Azure Spark Cluster Data Engineering Project

India Visa Analysis

In this project I will set up the Spark master-worker architecture in a Docker container on Azure.I will then perform end-to-end data processing and visualization of visa numbers in India using PySpark and Plotly. I will take input and then write some jobs in spark python or spark sql and submit it to spark cluster for processing and do visualisation on the output.

Requirements:

  1. Microsft Azure
  2. Docker: The Spark master-worker architecture is set up in a Docker container on Azure.
  3. Python Libraries
    • PySpark
    • pandas
    • Plotly Express
    • pycountry
    • pycountry_convert
    • fuzzywuzzy

Usage

  1. Data Input: Place your CSV file named visa_number_in_india.csv in the input directory.
  2. Run the Script: Execute the provided Python script.
  3. Visualizations: After execution, you'll find the visualizations saved as HTML files in the output directory.
  4. Cleaned Data: The cleaned data will also be saved as a CSV file in the output directory.

Process

  • Data Ingestion: The script ingests the CSV file containing the visa numbers in India.

· · · ·

ACTIVITY LIST:
1. Copy out the entries below line for line, leaving out the pictures.
2. Write the next part of the India visa analysis project description above, starting after its last sentence.

DATA SHOWN:
· · · ·

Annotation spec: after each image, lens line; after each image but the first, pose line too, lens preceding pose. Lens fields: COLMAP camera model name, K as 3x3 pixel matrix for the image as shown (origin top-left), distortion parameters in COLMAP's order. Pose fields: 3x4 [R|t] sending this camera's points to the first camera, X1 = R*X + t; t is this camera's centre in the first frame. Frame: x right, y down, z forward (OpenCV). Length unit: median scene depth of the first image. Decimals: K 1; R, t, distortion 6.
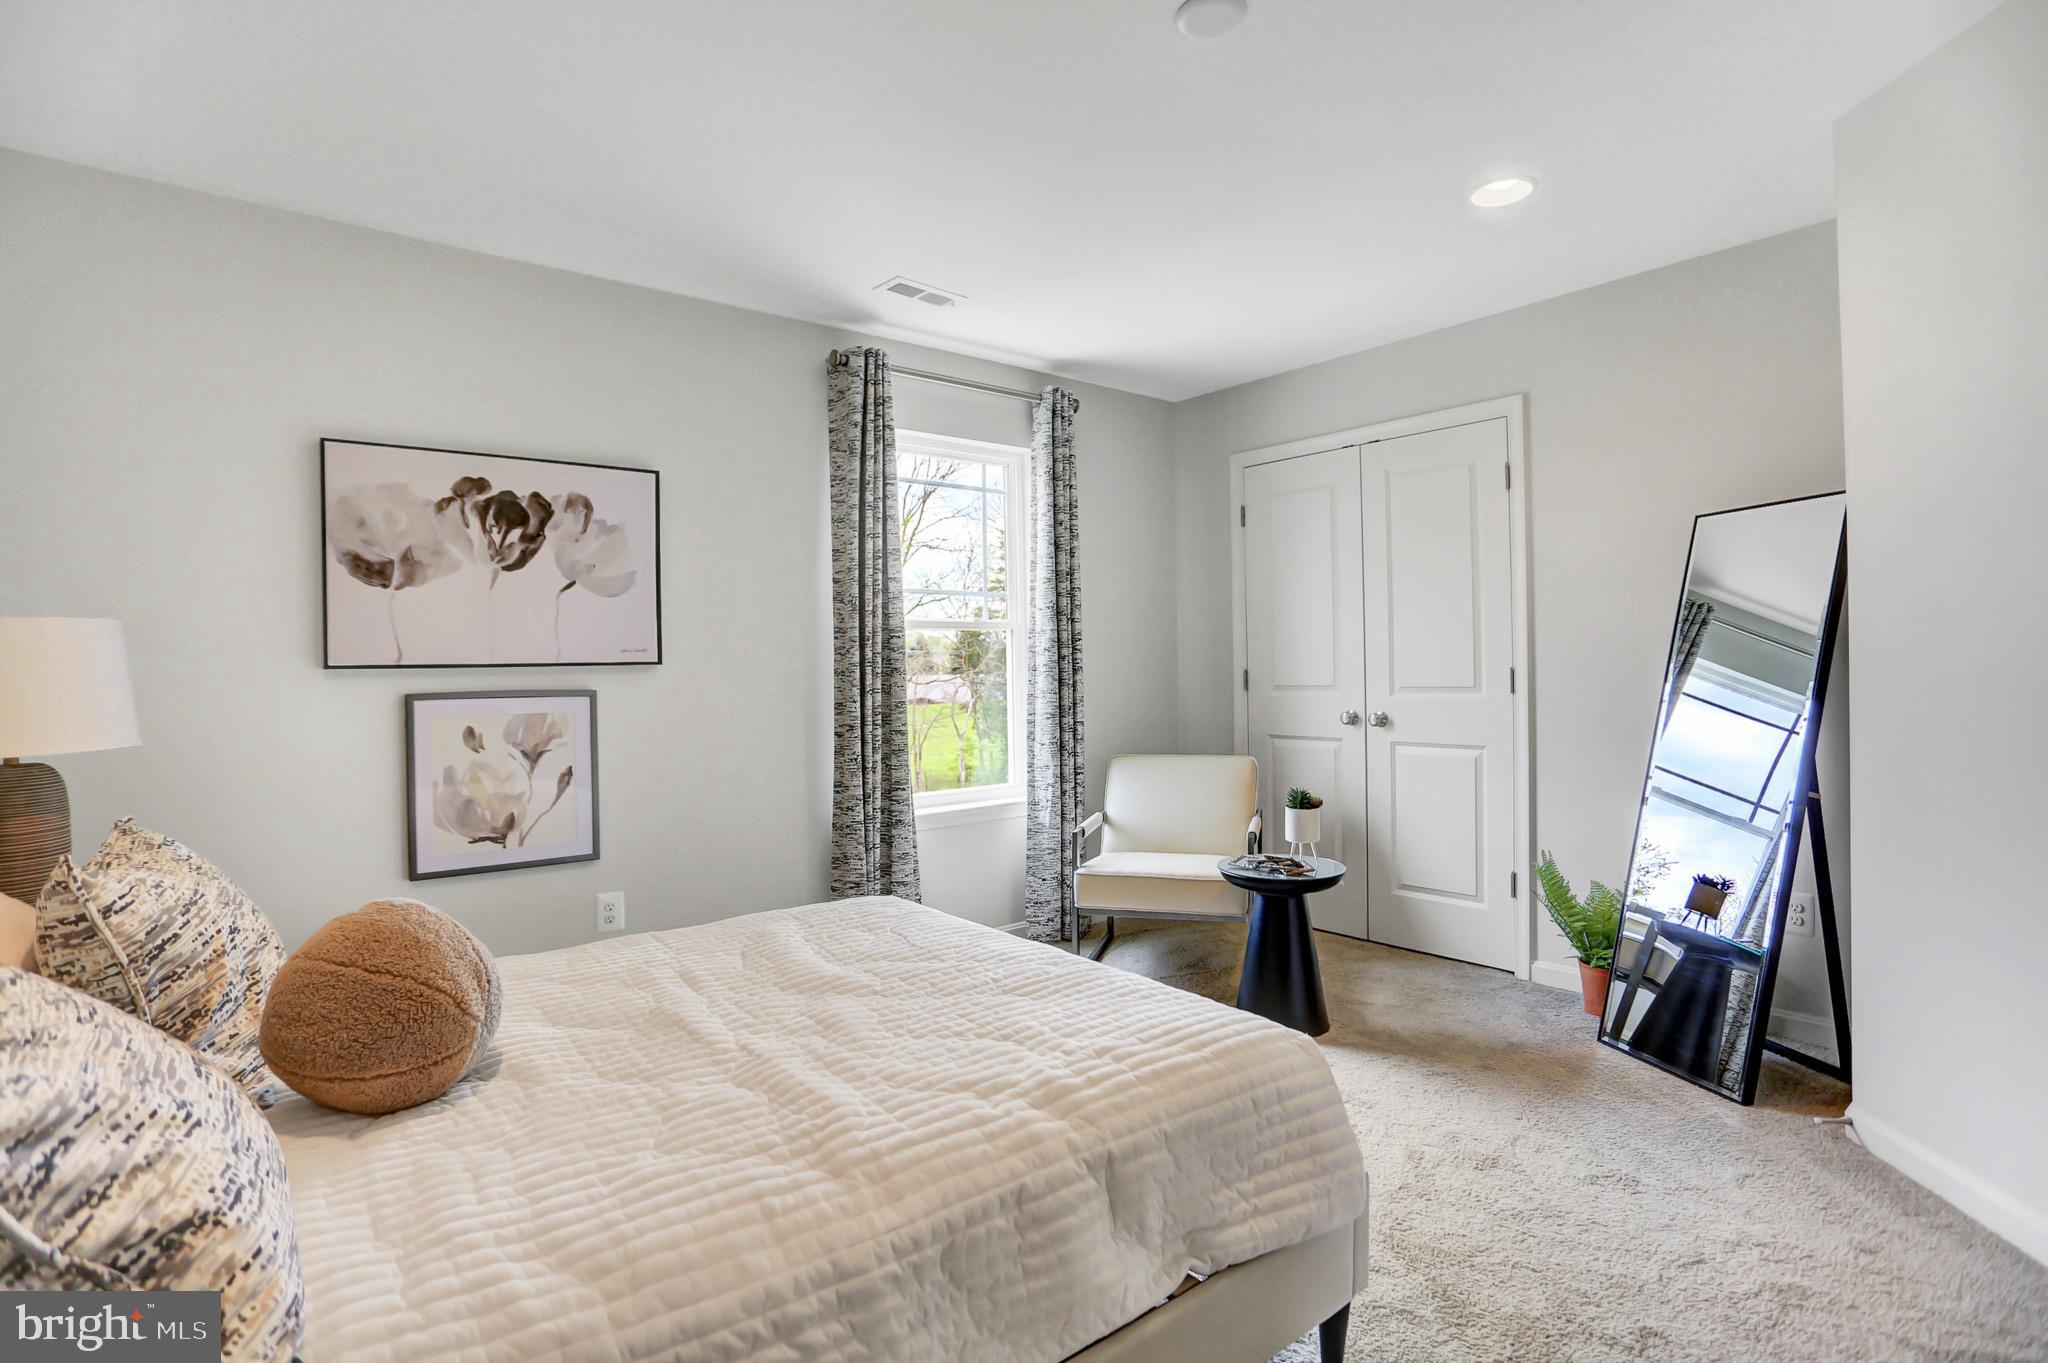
lens RADIAL K [[1007.3, 0, 1008.5], [0, 1007.3, 658.3], [0, 0, 1]] dist [-0.061624, 0.019343]
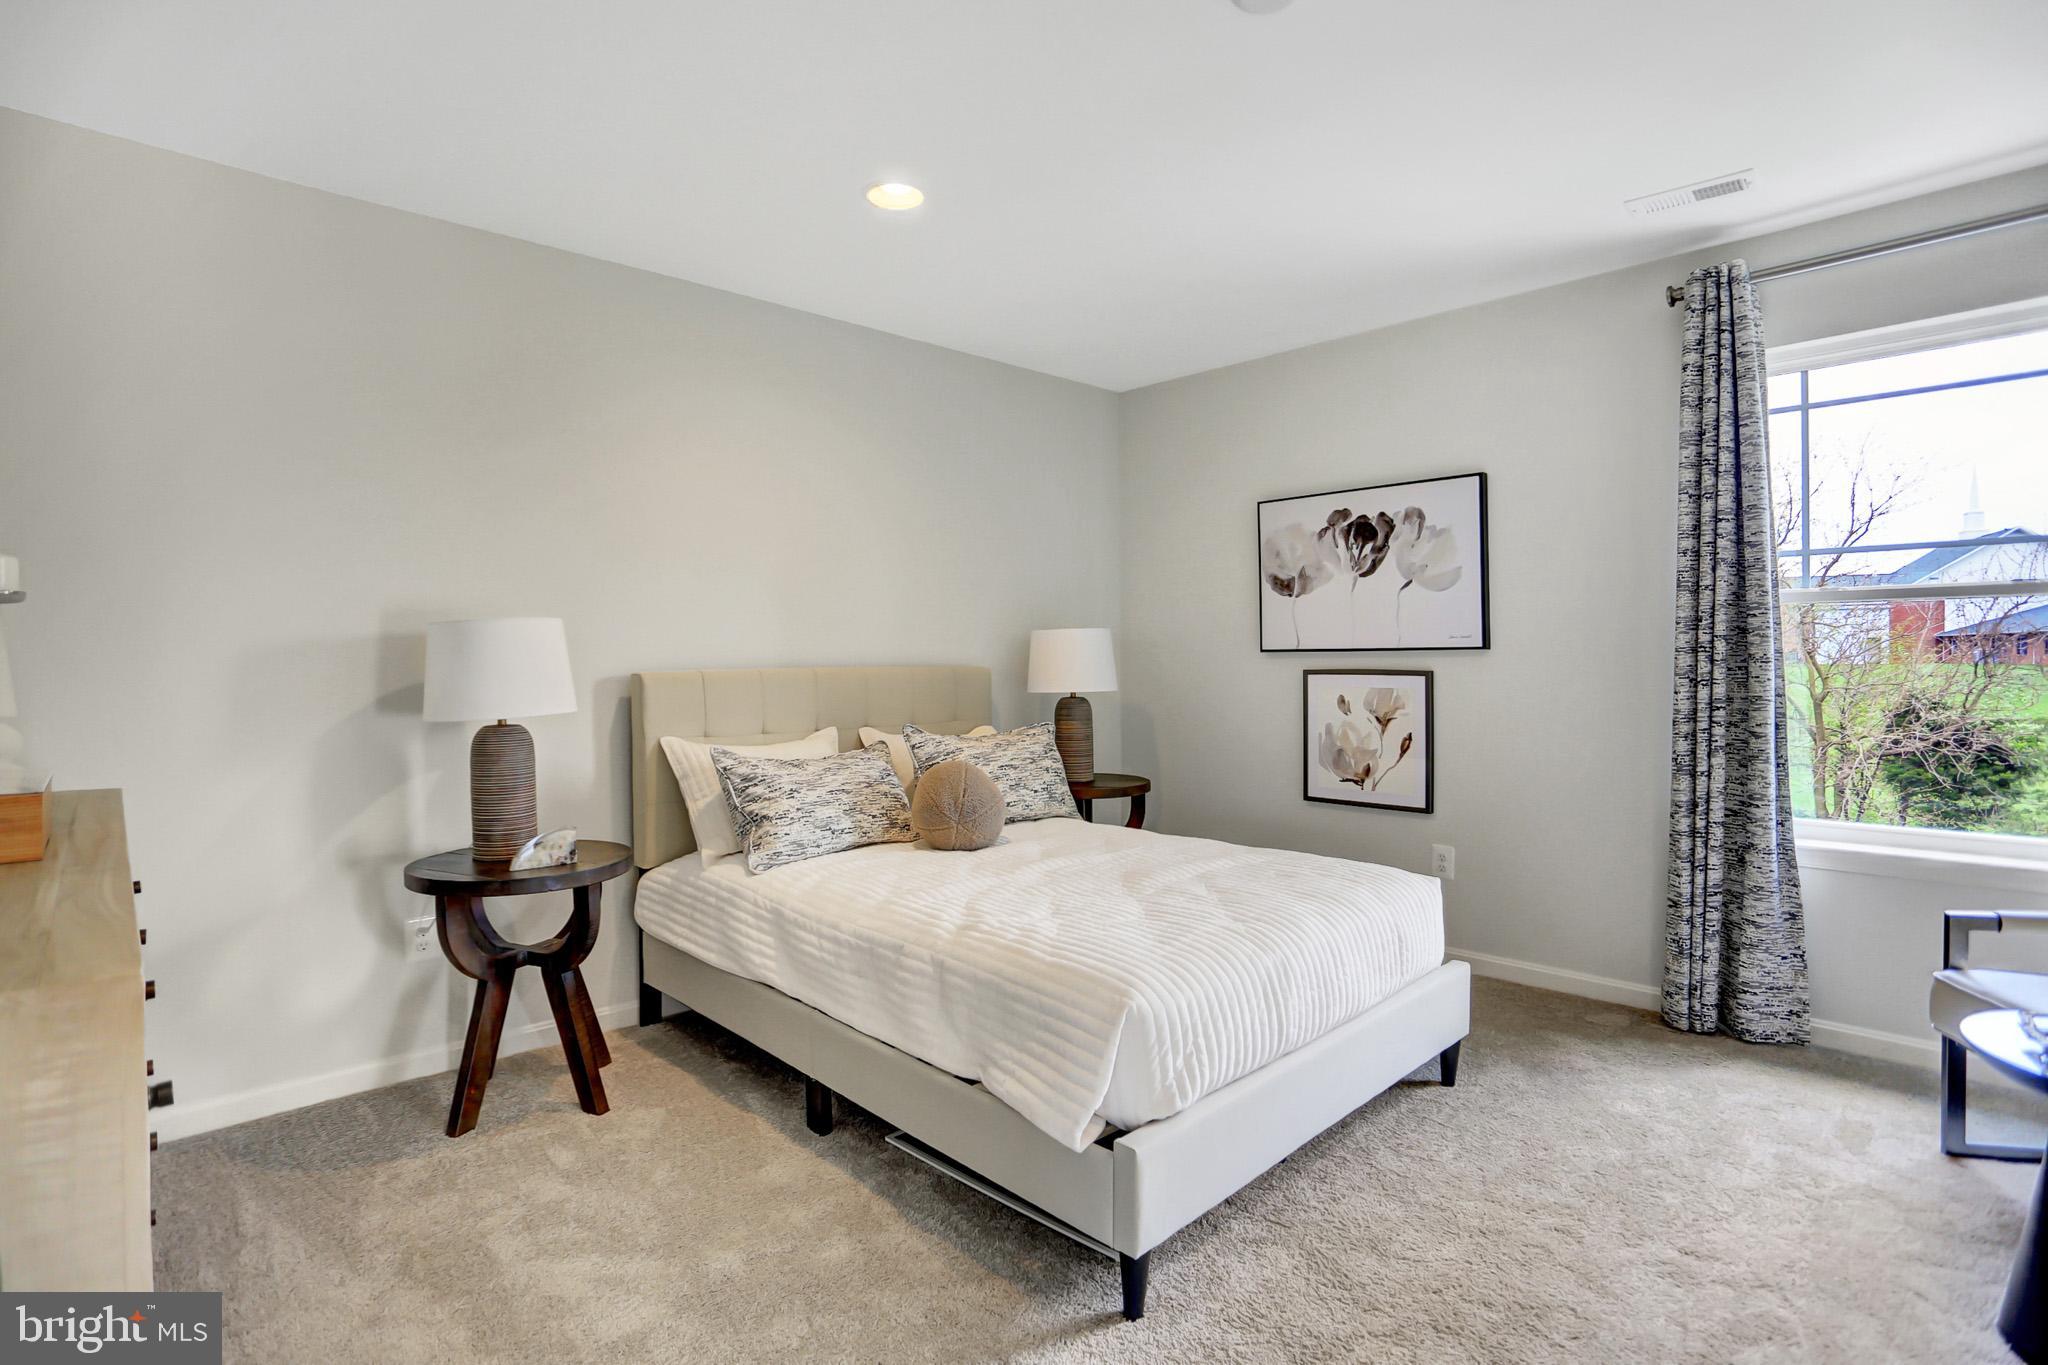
lens RADIAL K [[1007.3, 0, 1008.5], [0, 1007.3, 659.3], [0, 0, 1]] dist [-0.061624, 0.019343]
pose [[0.079740, 0.016740, -0.996675, 0.765432], [0.012218, 0.999767, 0.017770, -0.009457], [0.996741, -0.013594, 0.079517, 0.435020]]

· · · ·

RESPONSES PER TASK:
1.
Annotation spec: after each image, lens line; after each image but the first, pose line too, lens preceding pose. Lens fields: COLMAP camera model name, K as 3x3 pixel matrix for the image as shown (origin top-left), distortion parameters in COLMAP's order. Pose fields: 3x4 [R|t] sending this camera's points to the first camera, X1 = R*X + t; t is this camera's centre in the first frame. Frame: x right, y down, z forward (OpenCV). Length unit: median scene depth of the first image. Decimals: K 1; R, t, distortion 6.
lens RADIAL K [[1007.3, 0, 1008.5], [0, 1007.3, 658.3], [0, 0, 1]] dist [-0.061624, 0.019343]
lens RADIAL K [[1007.3, 0, 1008.5], [0, 1007.3, 659.3], [0, 0, 1]] dist [-0.061624, 0.019343]
pose [[0.079740, 0.016740, -0.996675, 0.765432], [0.012218, 0.999767, 0.017770, -0.009457], [0.996741, -0.013594, 0.079517, 0.435020]]

2.
  • Data Cleaning: The script standardizes column names, drops null columns, and corrects country names using fuzzy matching.
  • Data Transformation: The data is further enriched by adding continent information for each country.
  • Data Visualization: The cleaned and transformed data is visualized using Plotly Express to provide insights into visa trends in India.
  • System Architecture: The Spark master-worker architecture is set up in a Docker container on Azure.

Steps

 Firstly create a Virtual Machine in azure named it spark-cluster and create a connection to this spark-cluster through key,

Files Structure of the looks like this
    /input/visa_number_in_india.csv
    /jobs/visualisation.py
    /output/
    /docker-compose.yml
    /upload_files.sh
    /download_files.sh

Now i will install docker in this azure virtual machine

in docker-compose.yml i will specify all the services and their configurations

version: '3'

    services:
      spark-master:
        build:
          context: .
          dockerfile: Dockerfile.spark
        command: bin/spark-class org.apache.spark.deploy.master.Master
        volumes:
          - ./jobs:/opt/bitnami/spark/jobs
          - ./input:/opt/bitnami/spark/input
          - ./output:/opt/bitnami/spark/output
          - ./requirements.txt:/requirements.txt
        ports:
          - "9090:8080"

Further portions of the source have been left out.